Laut Jugendamts-Leiter Jürgen Hartwig fällt am 18. September die Entscheidung, Kevin dem Vater wegzunehmen. Das Kindeswohl sei gefährdet. Weil es im Guten nicht geht, muss ein Gericht entscheiden. Am 2. Oktober ordnet das Jugendgericht an, Kevin abzuholen. Erst am 10. Oktober kommt das Jugendamt mit der Polizei. Es ist kurz nach sieben, als die Beamten an die Tür von Bernd K. klopfen. Niemand öffnet, die Polizei bricht die Tür auf, K. steht in der Wohnung, er zeigt zur Küche. Zum Kühlschrank. Wie lange Kevin da schon tot ist, Tage oder Wochen, ist noch unklar.

Die Schockwelle rollt. Der Jugendamtsleiter rechtfertigt sich, es sei von der Politik so gewollt, dass Kinder auch in Drogen-Familien zurückgehen. Die Sozialsenatorin Röpke spricht lange mit Bürgermeister Böhrnsen. Kollegen sehen sie immer wieder weinen. Sie entscheidet schnell, dass sie aufgibt. Böhrnsen akzeptiert sofort. Am Mittwoch sagt Röpke, ihr fehle ,,die Kraft, angesichts der Tragweite dieses Falles die Aufarbeitung der Geschehnisse zu betreiben''.

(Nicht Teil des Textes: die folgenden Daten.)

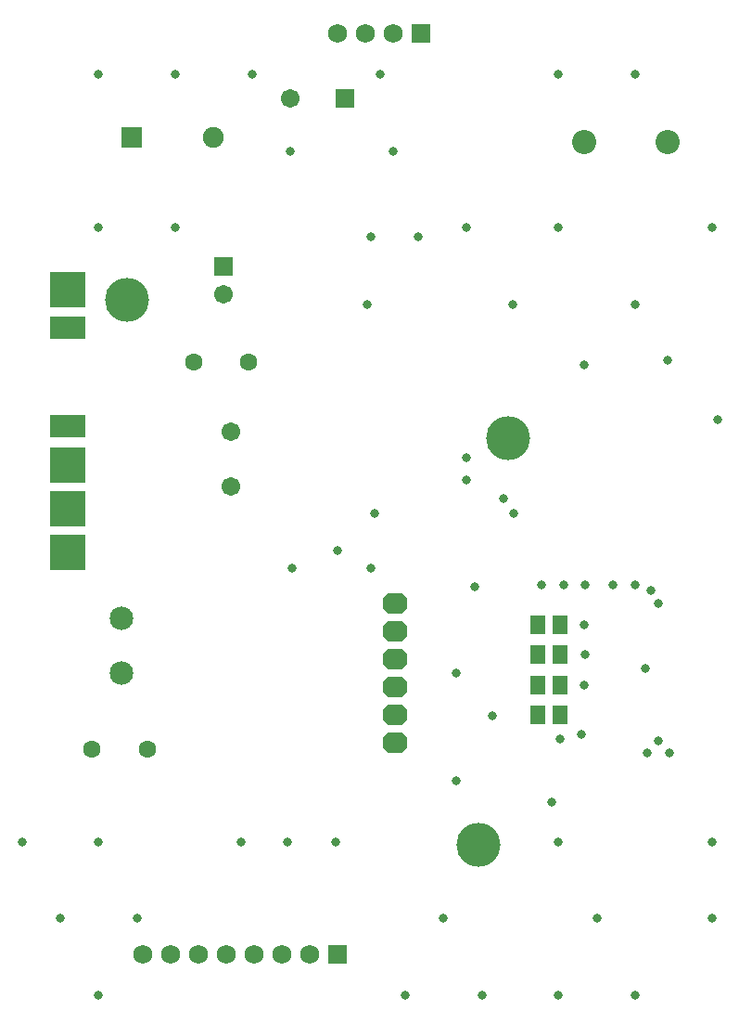
<source format=gbs>
G04*
G04 #@! TF.GenerationSoftware,Altium Limited,Altium Designer,23.4.1 (23)*
G04*
G04 Layer_Color=16711935*
%FSLAX25Y25*%
%MOIN*%
G70*
G04*
G04 #@! TF.SameCoordinates,90884238-BF1D-4E64-AC19-F0AC37931AF7*
G04*
G04*
G04 #@! TF.FilePolarity,Negative*
G04*
G01*
G75*
%ADD37R,0.05524X0.06509*%
%ADD40C,0.15761*%
%ADD41C,0.06800*%
%ADD42R,0.06800X0.06800*%
G04:AMPARAMS|DCode=43|XSize=88mil|YSize=71.94mil|CornerRadius=0mil|HoleSize=0mil|Usage=FLASHONLY|Rotation=180.000|XOffset=0mil|YOffset=0mil|HoleType=Round|Shape=Octagon|*
%AMOCTAGOND43*
4,1,8,-0.04400,0.01798,-0.04400,-0.01798,-0.02602,-0.03597,0.02602,-0.03597,0.04400,-0.01798,0.04400,0.01798,0.02602,0.03597,-0.02602,0.03597,-0.04400,0.01798,0.0*
%
%ADD43OCTAGOND43*%

%ADD44R,0.12611X0.08417*%
%ADD45R,0.12611X0.12611*%
%ADD46C,0.08674*%
%ADD47C,0.08477*%
%ADD48R,0.06706X0.06706*%
%ADD49C,0.06706*%
%ADD50R,0.06706X0.06706*%
%ADD51C,0.06312*%
%ADD52R,0.07493X0.07493*%
%ADD53C,0.07493*%
%ADD54C,0.03162*%
D37*
X195763Y110400D02*
D03*
X203637D02*
D03*
X195763Y142800D02*
D03*
X203637D02*
D03*
X195763Y132000D02*
D03*
X203637D02*
D03*
X195763Y121200D02*
D03*
X203637D02*
D03*
D40*
X48100Y259500D02*
D03*
X184900Y209700D02*
D03*
X174300Y63600D02*
D03*
D41*
X53500Y24300D02*
D03*
X63500D02*
D03*
X73500D02*
D03*
X83500D02*
D03*
X93500D02*
D03*
X103500D02*
D03*
X113500D02*
D03*
X143700Y355100D02*
D03*
X133700D02*
D03*
X123700D02*
D03*
D42*
X123500Y24300D02*
D03*
X153700Y355100D02*
D03*
D43*
X144200Y150250D02*
D03*
Y140250D02*
D03*
Y130250D02*
D03*
Y120250D02*
D03*
Y110250D02*
D03*
Y100250D02*
D03*
D44*
X26612Y214004D02*
D03*
Y249300D02*
D03*
D45*
Y168660D02*
D03*
Y184408D02*
D03*
Y263148D02*
D03*
Y200156D02*
D03*
D46*
X212339Y315900D02*
D03*
X242261D02*
D03*
D47*
X46082Y145085D02*
D03*
Y125400D02*
D03*
D48*
X126354Y331648D02*
D03*
D49*
X106669D02*
D03*
X85251Y212085D02*
D03*
Y192400D02*
D03*
X82672Y261400D02*
D03*
D50*
Y271242D02*
D03*
D51*
X35216Y98200D02*
D03*
X55216D02*
D03*
X72062Y236900D02*
D03*
X91747D02*
D03*
D52*
X49536Y317800D02*
D03*
D53*
X79064D02*
D03*
D54*
X258268Y37295D02*
D03*
X230709Y257768D02*
D03*
X260300Y216400D02*
D03*
X212339Y235938D02*
D03*
X173100Y156300D02*
D03*
X166300Y86800D02*
D03*
X234200Y127200D02*
D03*
X166400Y125500D02*
D03*
X242261Y237659D02*
D03*
X236200Y155000D02*
D03*
X230709Y340445D02*
D03*
X239000Y150300D02*
D03*
X212400Y121200D02*
D03*
X203150Y340445D02*
D03*
X179200Y110200D02*
D03*
X212400Y142800D02*
D03*
X212500Y131900D02*
D03*
X203600Y101800D02*
D03*
X139000Y340445D02*
D03*
X211400Y103300D02*
D03*
X170100Y285327D02*
D03*
Y202650D02*
D03*
X186625Y257768D02*
D03*
X143700Y312886D02*
D03*
X122931Y64854D02*
D03*
X105665D02*
D03*
X88999D02*
D03*
X258268Y285327D02*
D03*
Y64854D02*
D03*
X230709Y9736D02*
D03*
X203150Y285327D02*
D03*
Y64854D02*
D03*
X216929Y37295D02*
D03*
X203150Y9736D02*
D03*
X175591D02*
D03*
X161811Y37295D02*
D03*
X148031Y9736D02*
D03*
X134252Y257768D02*
D03*
X92913Y340445D02*
D03*
X106693Y312886D02*
D03*
X65354Y340445D02*
D03*
Y285327D02*
D03*
X37795Y340445D02*
D03*
Y285327D02*
D03*
Y64854D02*
D03*
X51575Y37295D02*
D03*
X37795Y9736D02*
D03*
X10236Y64854D02*
D03*
X24016Y37295D02*
D03*
X183300Y188000D02*
D03*
X169900Y194800D02*
D03*
X200800Y79000D02*
D03*
X135600Y162900D02*
D03*
X187100Y182600D02*
D03*
X135800Y282000D02*
D03*
X152600D02*
D03*
X136982Y182700D02*
D03*
X107300Y162900D02*
D03*
X123751Y169500D02*
D03*
X212700Y156900D02*
D03*
X222600D02*
D03*
X230700D02*
D03*
X204826D02*
D03*
X196952D02*
D03*
X239011Y101100D02*
D03*
X235105Y96700D02*
D03*
X242980D02*
D03*
M02*

</source>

Es sind so viele Fragen. Wieso wussten Sozialbehörden und Jugendamt angeblich nichts von dem Ermittlungsverfahren gegen Bernd K. wegen des Todes von Kevins Mutter? Wieso konnten Monate vergehen, in denen kein Beamter Kevin zu Gesicht bekam? Hätte jemand Gefahr im Verzug geahnt - die Wohnung hätte auch ohne richterlichen Beschluss geöffnet und Kevin abgeholt werden können.

Der Bürgermeister, eine Senatorin, das Jugendamt, Familienrichter, Ärzte, Polizei, Waisenhaus - sie alle kannten Kevin. Einen Schutzengel hatte er nicht.